Unfortunately, "Hillbillys in a Haunted House" was Rathbone’s last film -- a sad epitaph for one of the world’s greatest actors.
Marcia Jessen, basilrathbone.net
I survived Hillbillys in a Haunted House and it wasn’t as difficult as I expected it to be. That’s not saying it’s good, but the few minutes of actual story floating among 1960s country music performances are no worse than any other B-movie of the era featuring a man in a gorilla costume. An edit without the songs might make an interesting episode of television.
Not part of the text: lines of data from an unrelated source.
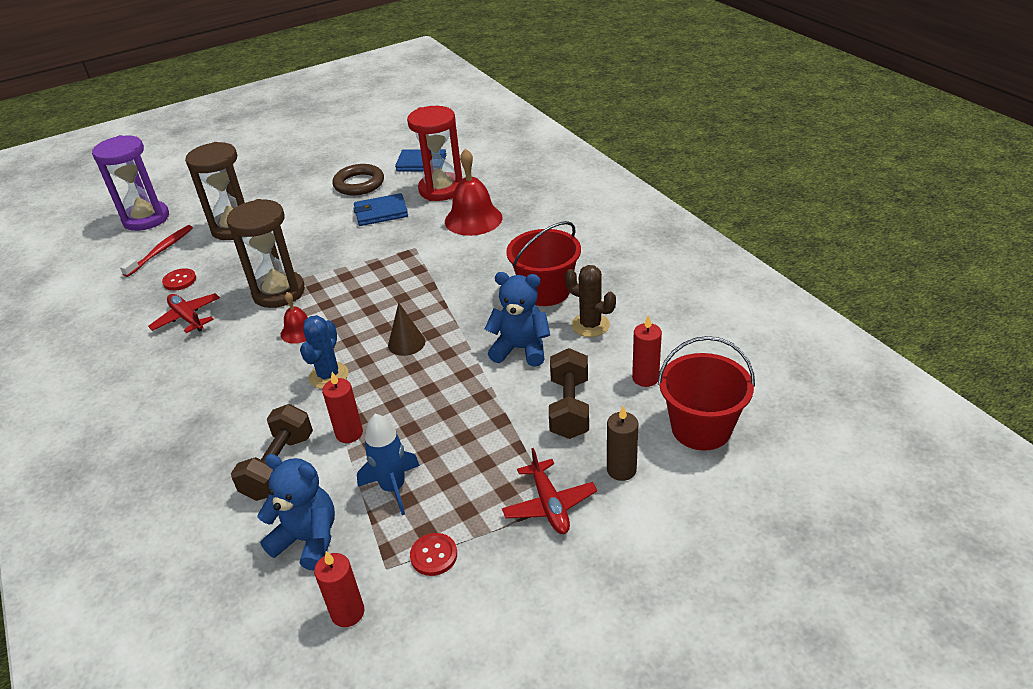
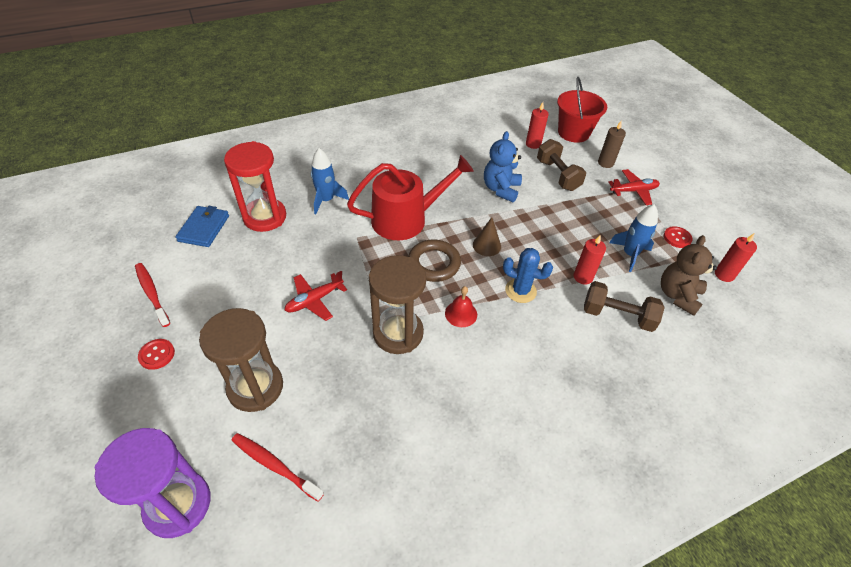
camera: 90 degrees left, 10 degrees up
red plane [148,293,220,333] -> red plane moved to [285,271,347,321]
red button [162,268,196,291] -> red button moved to [138,339,175,370]
blue teddy bear [257,454,335,570] -> brown teddy bear [661,235,717,316]
brown ring [332,164,384,195] -> brown ring moved to [408,239,461,282]
blue wallet [353,193,408,226] -> none
red bell [445,148,503,236] -> blue rocket [311,148,349,214]
red bucket [506,221,581,306] -> none
brown dumbbell [549,348,589,439] -> brown dumbbell turned 60 degrees clockwise [537,139,586,191]
brown cactus [565,265,616,337] -> none
none -> red toothbrush [135,263,170,327]
none -> red watering can [347,155,474,240]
On their way to Nashville for a jamboree, two country singers and their business manager seek shelter from a storm and spend the night in an old mansion. While there, Woody Wetherby (Ferlin Husky), Boots Malone (Joi Lansing), and Jeepers (Don Bowman), encounter agents from M.O.T.H.E.R. who are planning to steal a secret formula from a nearby missile plant.
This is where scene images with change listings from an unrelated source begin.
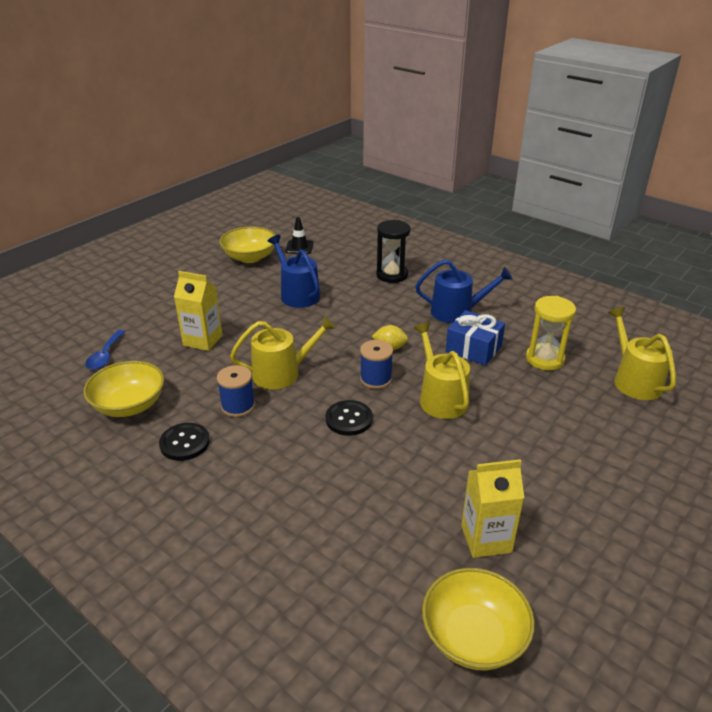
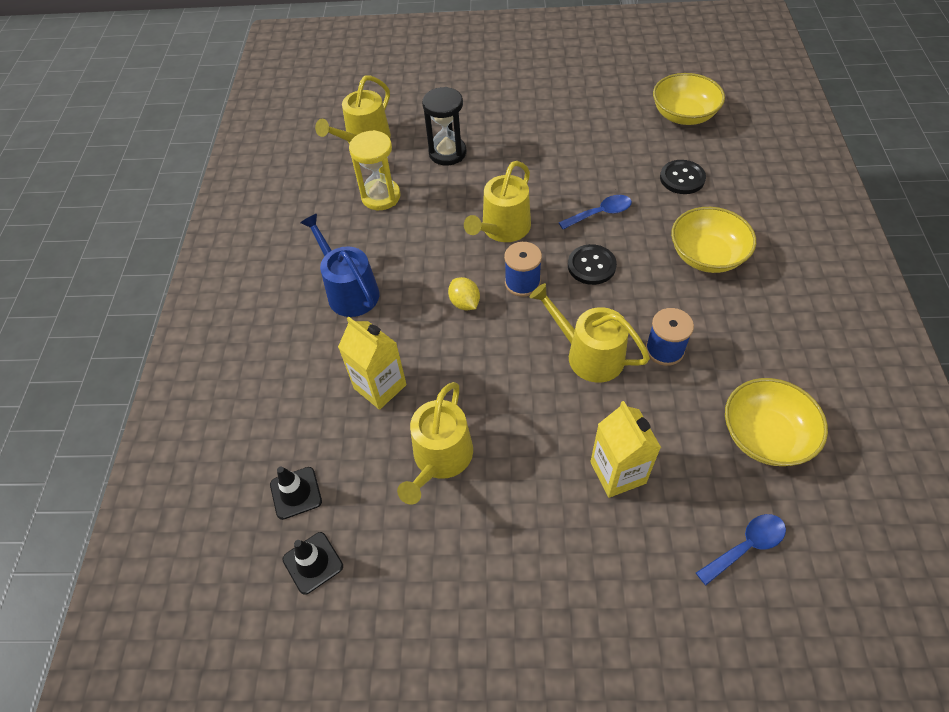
camera: 125 degrees left, 20 degrees up
black button [159,423,210,461] -> black button moved to [660,160,706,194]
yellow bowl [219,226,276,263] -> yellow bowl moved to [671,207,756,273]
blue watering can [268,235,320,308] -> yellow watering can [397,382,473,505]
black hourglass [376,220,411,283] -> black hourglass moved to [422,87,466,165]
blue gift [446,310,505,366] -> none
yellow carton [461,459,524,558] -> yellow carton moved to [338,317,407,410]
none -> black traffic cone [270,466,322,520]
none -> blue spoon [558,195,632,229]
I don’t know who the heck Ferlin Husky or Don Bowman are, but I sure as heck know who John Carradine, Lon Chaney Jr., and Basil Rathbone are. I enjoyed seeing them in this unfunny comedy. They move around and take part in some action; they don’t just phone in their lines. They’ve all done worse than this.
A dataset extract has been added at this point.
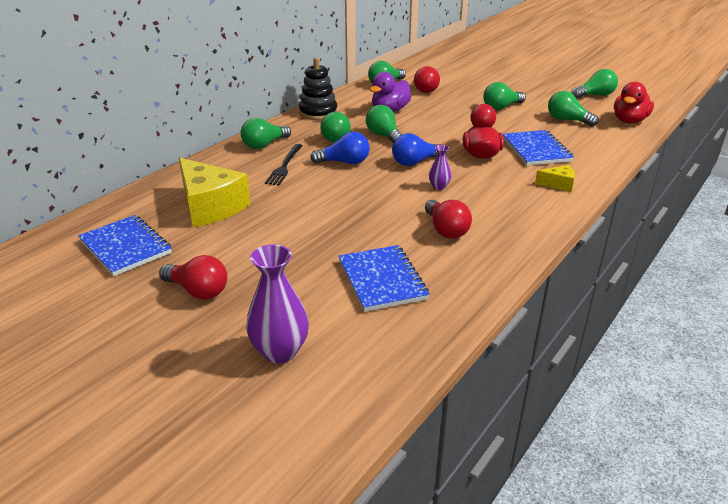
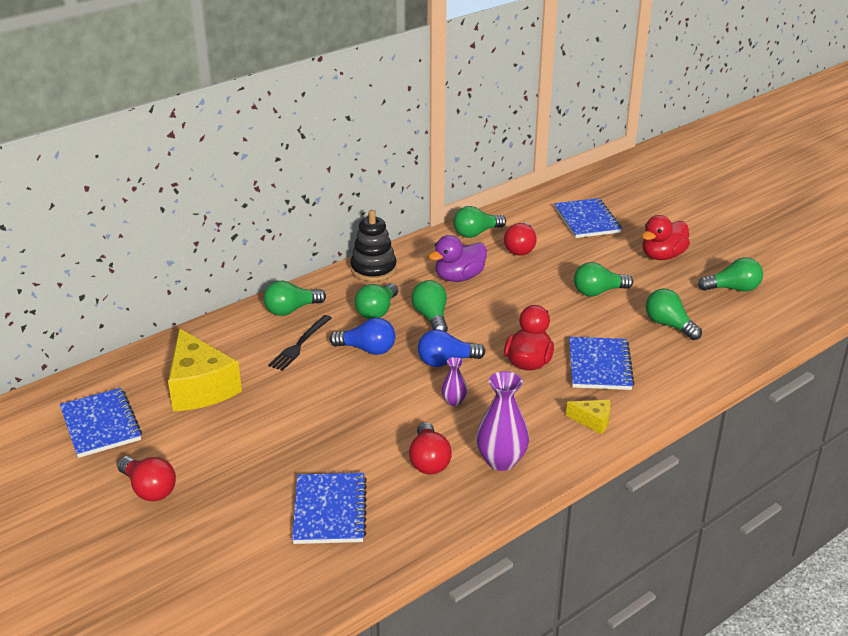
camera: 15 degrees right, 0 degrees up
purple vase [246,244,309,364] -> purple vase moved to [476,371,529,471]
red duck [614,82,654,123] -> red duck moved to [642,215,690,260]
none -> blue notebook [554,198,622,238]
I’m not someone who tolerates slapstick, but Hillbillys in a Haunted House needed some. That’s where I expected the problems. The music was unexpected. I’m not a fan of country music, but I bet if you were, you might have recognized some of the faces and voices back in 1961. I have heard of Merle Haggard, though, and he performs twice in the film.
This was the final feature film for director Jean Yarbrough, whom we know from The Devil Bat (1940), She-Wolf of London (1946), and The Brute Man (1946.) He was a busy man, making several films a year beginning in the mid-1930s. He had moved to mostly television in the mid-1950s, and this movie feels more like a TV special than a theatrical motion picture.
I’m curious about hillbillys in the 60s. This was a sequel to The Las Vegas Hillbillys with some of the same cast and characters. Not that it was a long-running franchise, but did their mere existence have anything to do with the popularity of The Beverly Hillbillies, which ran on CBS from 1962-1971? If only there were a way to find out…
Oh, yeah, how about I Google it? A good starting place seems to be a 29-page article from the Fall 2001/Winter 2002 issue of Appalachian Journal entitled “The Hillbilly in the Living Room: Television Representation of Southern Mountaineers in Situation Comedies, 1952-1971.” That’s a mouthful. It sounds more interesting than this movie, but not nearly as odd.